Privacy researchers obtained documents about the New York City Police Department’s use of facial recognition technology through a public records lawsuit. Now, the NYPD claims some of the records were released inadvertently and is trying to claw them back.

A Manhattan judge ordered the records returned in April, and is preventing the Georgetown Center on Privacy and Technology researcher from referencing them — a dangerous order for freedom of information and publishing rights. The Center appealed the order on April 29.

Courts have generally held that court orders prohibiting the publishing of information are an unconstitutional violation of the First Amendment.

“The April 3 Order is an unconstitutional prior restraint on the Center's speech,” the appeal reads. “Although the Center is not prohibited from discussing the content of the returned records, it is permanently enjoined from referring to the source of that content. ‘Prior restraints on speech are the most serious and the least tolerable infringement on First Amendment rights, and any imposition of prior restraint, whatever the form, bears a heavy presumption against its constitutional validity.’”

NYPD initially claimed it had no records responsive to the original request, filed years ago by the Georgetown Center on Privacy and Technology. An ongoing lawsuit, though, has produced nearly 4,000 documents and revealed the agency’s widespread use of facial recognition technology — including that it is likely used in every NYPD arrest.

“The documents released through this lawsuit as a whole — around 3,700 so far — definitely have painted a much clearer picture of NYPD’s use of facial recognition than we had before,” Center Attorney Clare Garvie said.

Garvie reviewed a new batch of documents from the suit last December, but 20 days later, the city informed her that numerous pages — around 150 total — were “confidential,” released only “inadvertently”, and must be destroyed. Eventually, that number was whittled down to around 12 pages the NYPD claims must be destroyed, and around 20 more that must be redacted.

Under the judge’s order mandating the return of the documents, Garvie can speak about the information but cannot reference the documents.

“The court allowed us to discuss the information that resides in our brains,” she said. “This renders those pages essentially useless. It’s very hard from an academic and advocacy perspective to be able to use information that I cannot source.”

Any time a government agency orders documents that were obtained legally to be returned or destroyed is a threat to freedom of information and constitutional rights of reporters everywhere. Journalists and researchers rely on government records in their accountability and investigative work, and they should never face threats of legal action or gag orders for publishing or discussing information received legally.

NYPD is not the only law enforcement agency attempting to block the publication of released information.

In January, the California Attorney General’s office threatened two reporters with criminal charges if they did not destroy a list of police officers that were convicted of crimes, also obtained through a public records request.

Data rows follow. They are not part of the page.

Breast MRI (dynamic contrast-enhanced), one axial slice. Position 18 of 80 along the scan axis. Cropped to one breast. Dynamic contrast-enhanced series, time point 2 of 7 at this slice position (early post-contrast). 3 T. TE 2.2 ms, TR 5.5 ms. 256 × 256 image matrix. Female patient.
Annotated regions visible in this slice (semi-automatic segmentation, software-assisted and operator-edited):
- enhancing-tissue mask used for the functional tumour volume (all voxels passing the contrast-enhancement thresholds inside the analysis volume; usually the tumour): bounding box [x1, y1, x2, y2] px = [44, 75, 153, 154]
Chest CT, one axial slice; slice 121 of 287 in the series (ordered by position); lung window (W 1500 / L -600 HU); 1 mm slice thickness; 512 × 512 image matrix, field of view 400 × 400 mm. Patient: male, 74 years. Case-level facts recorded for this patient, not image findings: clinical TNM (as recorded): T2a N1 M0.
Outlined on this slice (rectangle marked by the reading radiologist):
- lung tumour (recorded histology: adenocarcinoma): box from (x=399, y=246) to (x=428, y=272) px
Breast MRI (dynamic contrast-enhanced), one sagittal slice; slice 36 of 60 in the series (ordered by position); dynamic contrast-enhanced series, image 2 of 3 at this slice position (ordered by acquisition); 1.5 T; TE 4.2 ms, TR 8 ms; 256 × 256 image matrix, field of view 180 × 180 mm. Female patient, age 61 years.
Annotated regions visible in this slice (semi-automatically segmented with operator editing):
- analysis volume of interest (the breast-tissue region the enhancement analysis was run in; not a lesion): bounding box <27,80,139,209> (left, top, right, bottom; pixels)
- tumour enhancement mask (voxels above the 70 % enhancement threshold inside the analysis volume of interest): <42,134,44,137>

In that case, Attorney General Xavier Becerra’s office said that the documents were also released “inadvertently” and called the mere possession of the legally-obtained document a crime.

David Snyder, an attorney at the First Amendment Coalition, told Freedom of the Press Foundation in February that “...the Supreme Court has made clear that if a journalist or anyone else lawfully receives information, they are protected from civil liability for publishing it.”

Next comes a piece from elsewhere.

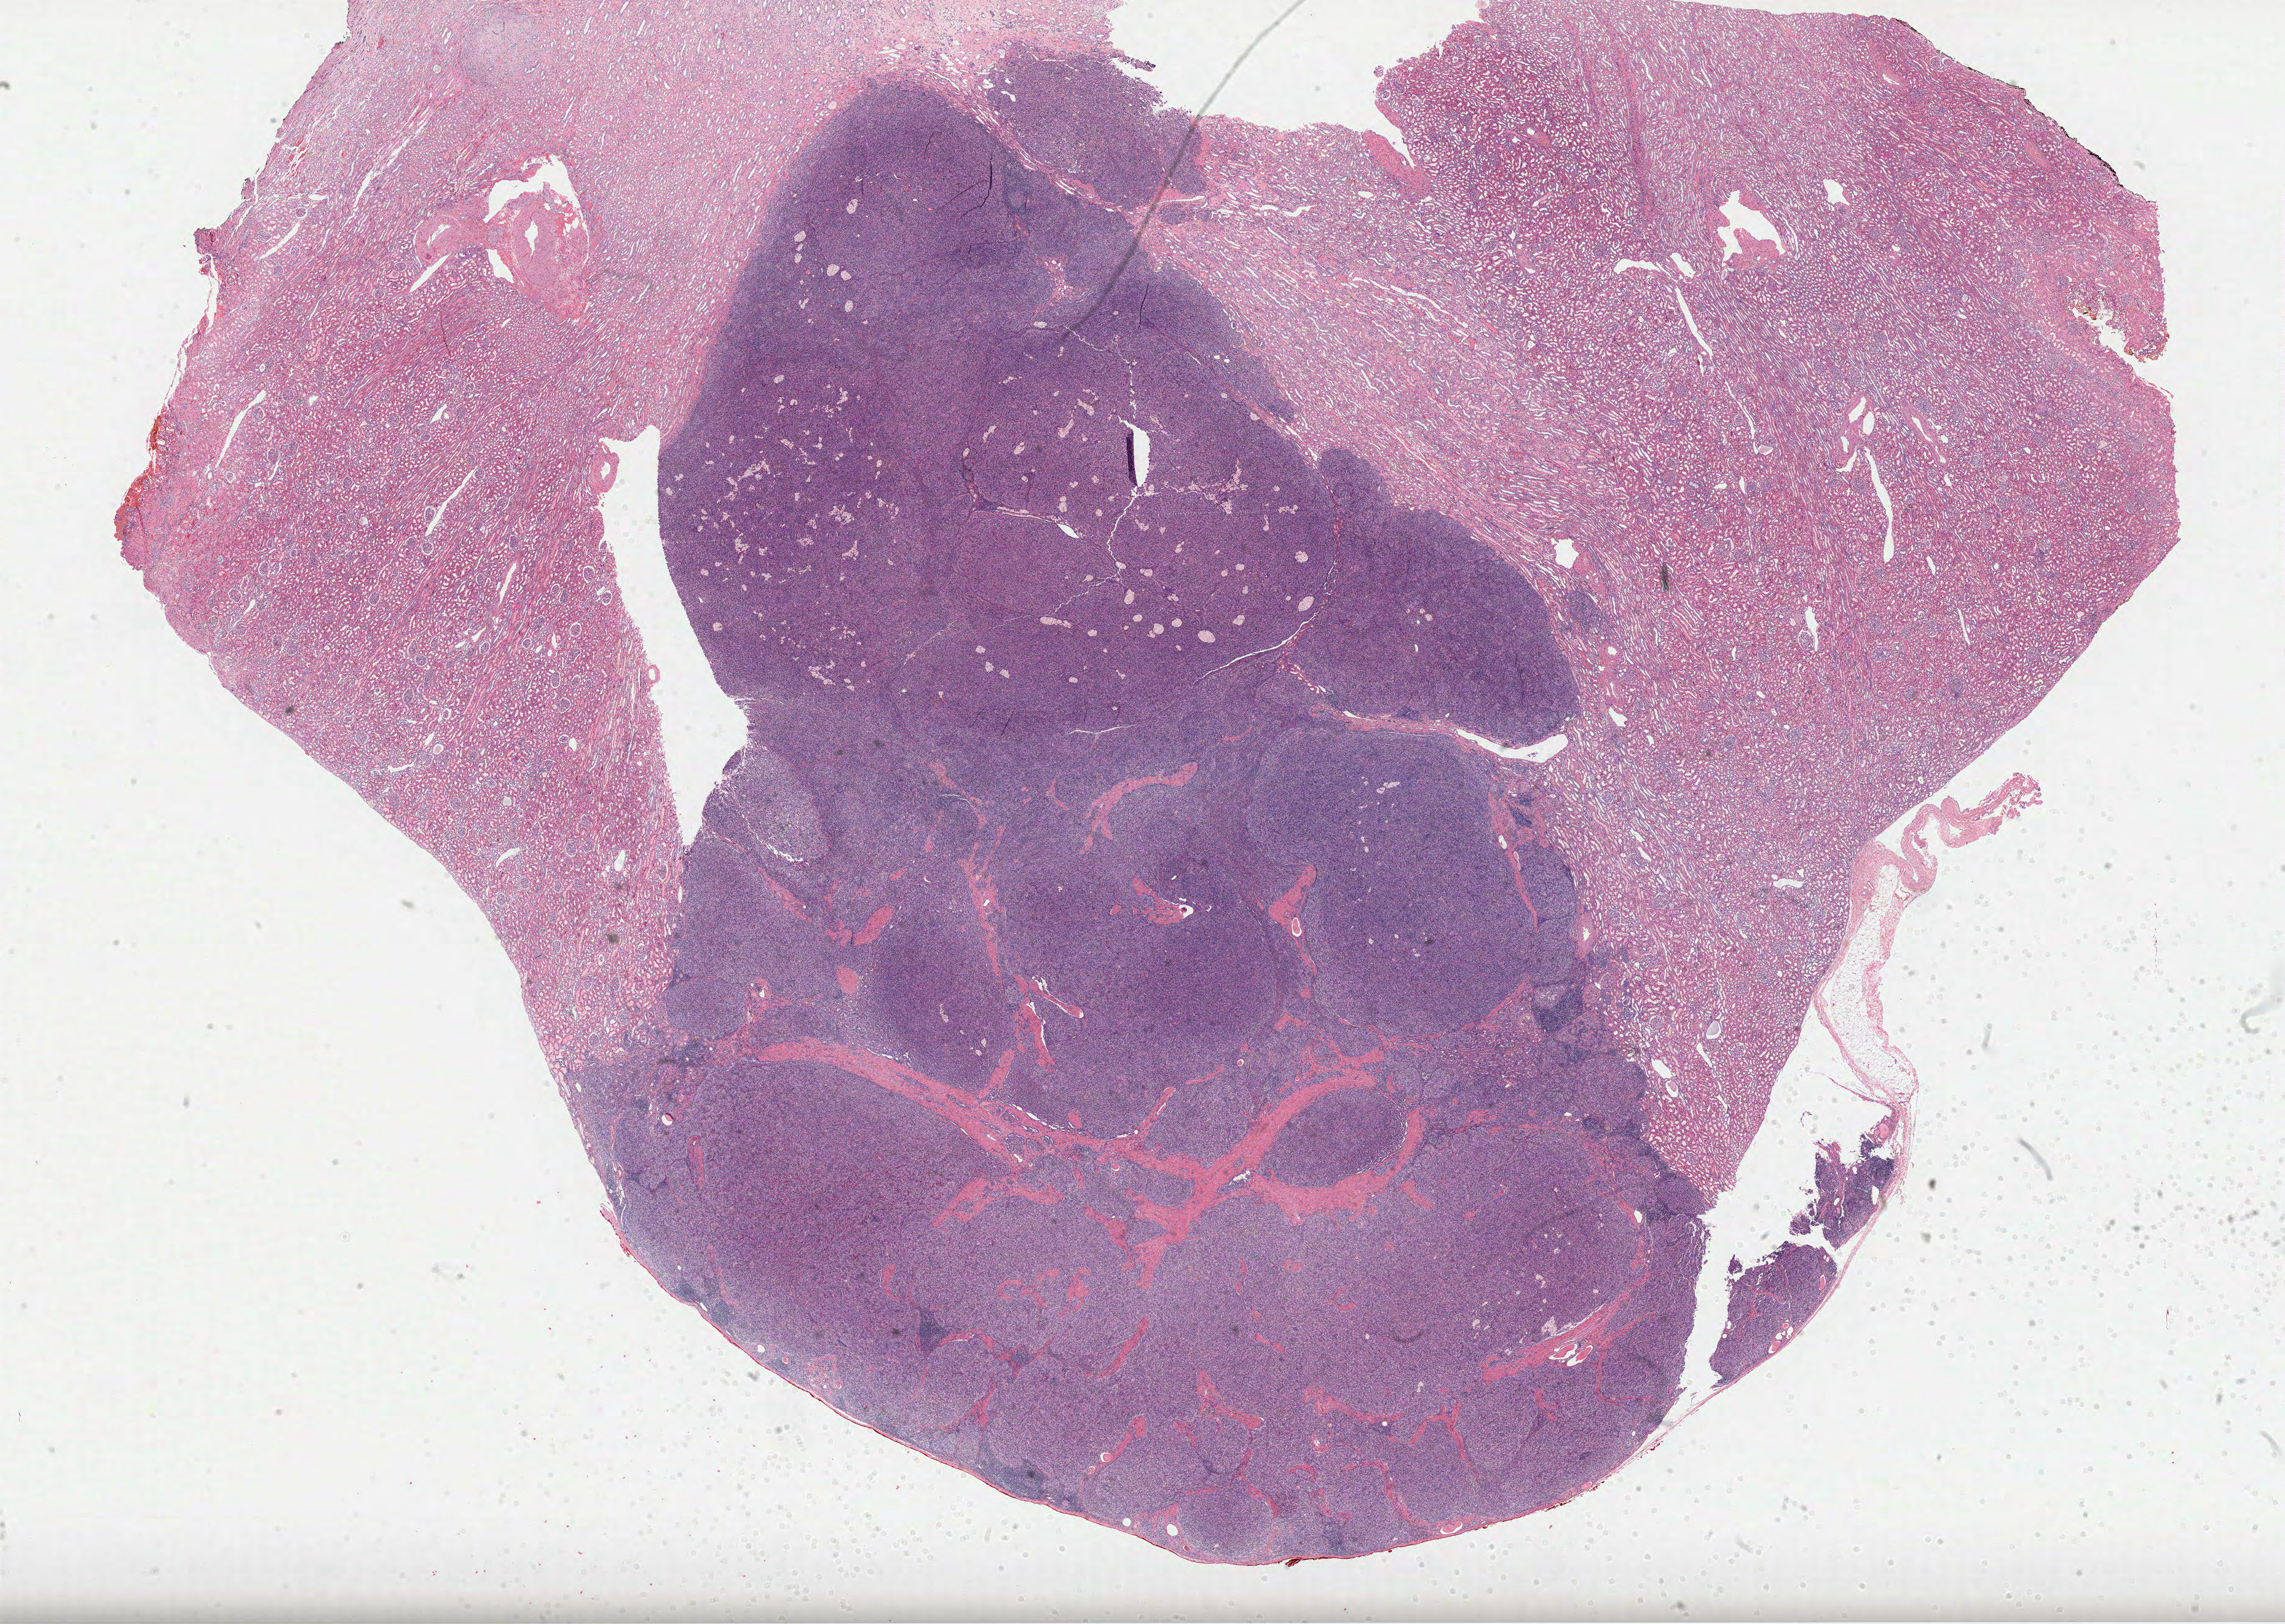
Hematoxylin and eosin (H&E) stained whole-slide image, whole scanned area (about 30.0 x 21.3 mm) shown as a low-resolution overview, FFPE section, sample: primary tumour, kidney. Female, age 47 years at initial diagnosis.
- TNM: T1 NX M0
- pathologic diagnosis: Papillary adenocarcinoma, NOS
- AJCC pathologic stage: I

Government agencies do occasionally release documents to journalists by mistake, but once they do, they generally have little legal recourse to get them back. In 2015, The New York Times obtained documents through a public records lawsuit against the National Security Agency. After releasing them, NSA informed The Times that one of the records had been released inadvertently and asked for it returned. The Times declined and published the document with redactions, which formed the basis for important reporting on the NSA’s mass domestic phone record collection program.

Aaron Mackey, an attorney at the Electronic Frontier Foundation, noted that it is not just government agencies that attempt to block the disclosure or spread of legally obtained information. Corporations all too frequently attempt to suppress information about themselves, such as when several companies sued a privacy activist in Seattle in 2016 after he received documents through a public records request.

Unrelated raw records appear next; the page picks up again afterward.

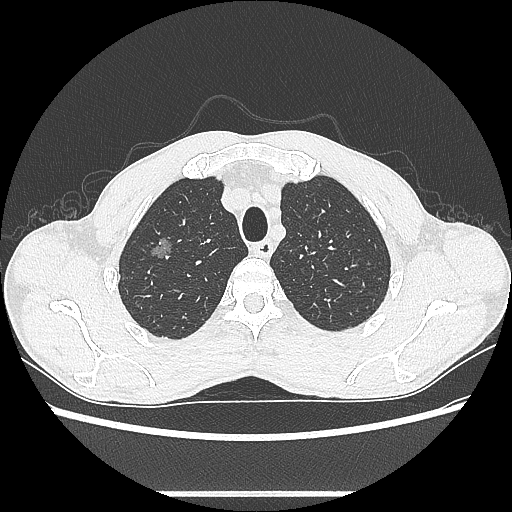
Chest CT, one axial slice. Position 495 of 601 along the scan axis. Reconstruction kernel LUNG. Lung window (W 1500 / L -600 HU). 0.62 mm slice thickness. 512 × 512 image matrix. Male patient, age 54 years. From the clinical record (not read from this slice): clinical TNM (as recorded): T1a N0 M0.
Structures marked on this image (rectangle marked by the reading radiologist):
- lung tumour (recorded histology: adenocarcinoma): box from (x=146, y=227) to (x=175, y=265) px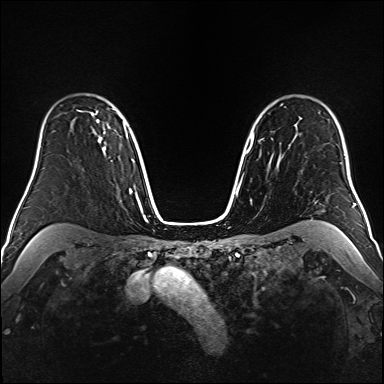
Breast MRI (dynamic contrast-enhanced), one axial slice; position 120 of 160 along the scan axis; dynamic contrast-enhanced series, time point 2 of 6 at this slice position (early post-contrast); 1.5 T; TE 2.3 ms, TR 5.2 ms; 1 mm slice thickness; 384 × 384 image matrix, field of view 320 × 320 mm. Female patient.
Annotated regions visible in this slice (semi-automatically segmented with operator editing):
- enhancing-tissue mask used for the functional tumour volume (all voxels passing the contrast-enhancement thresholds inside the analysis volume; usually the tumour): bounding box [x1, y1, x2, y2] px = [79, 111, 109, 151]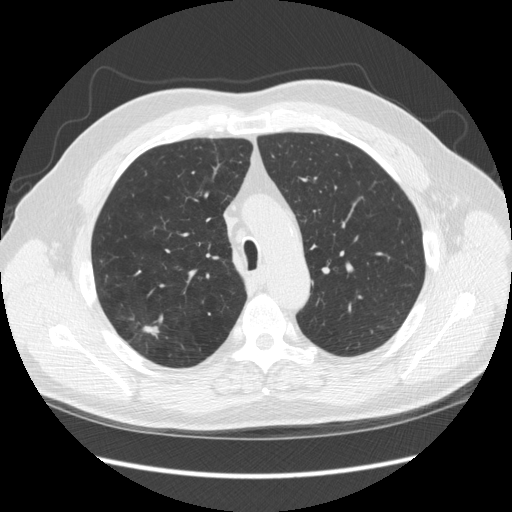
Axial slice from a low-dose chest CT screening exam. Third annual screen. Lung window (W 1500 / L -600 HU). 120 kVp. Slice 68 of 248 in the series. 512 × 512 image matrix. Male, age 64 years at enrolment. Former smoker at enrolment.
Expert reader's lesion annotation, bounding box [x1, y1, x2, y2] px = [117, 314, 170, 358]. The screening reader recorded 4 non-calcified nodules or masses ≥4 mm on this exam (right upper lobe, right upper lobe, right upper lobe, right upper lobe); which of them this box marks is not recorded. Later outcome: lung cancer diagnosed 15 days after this screen — adenocarcinoma, NOS, right upper lobe, moderately differentiated (G2), stage IA (AJCC 6th edition), 14 mm at pathology.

“The bottom line is that any order that prohibits someone from discussing anything they've seen or obtained is unconstitutional, particularly if it is a blanket order preventing someone from speaking or publishing,” Mackey said.

It is the work of journalists and researchers to access and cite documents in their possession,  whether those documents are obtained through a public records request, a lawsuit, or the court record database PACER. A failure by a government agency to properly do its job redacting and releasing documents should not stop members of the public from doing their job reporting on them.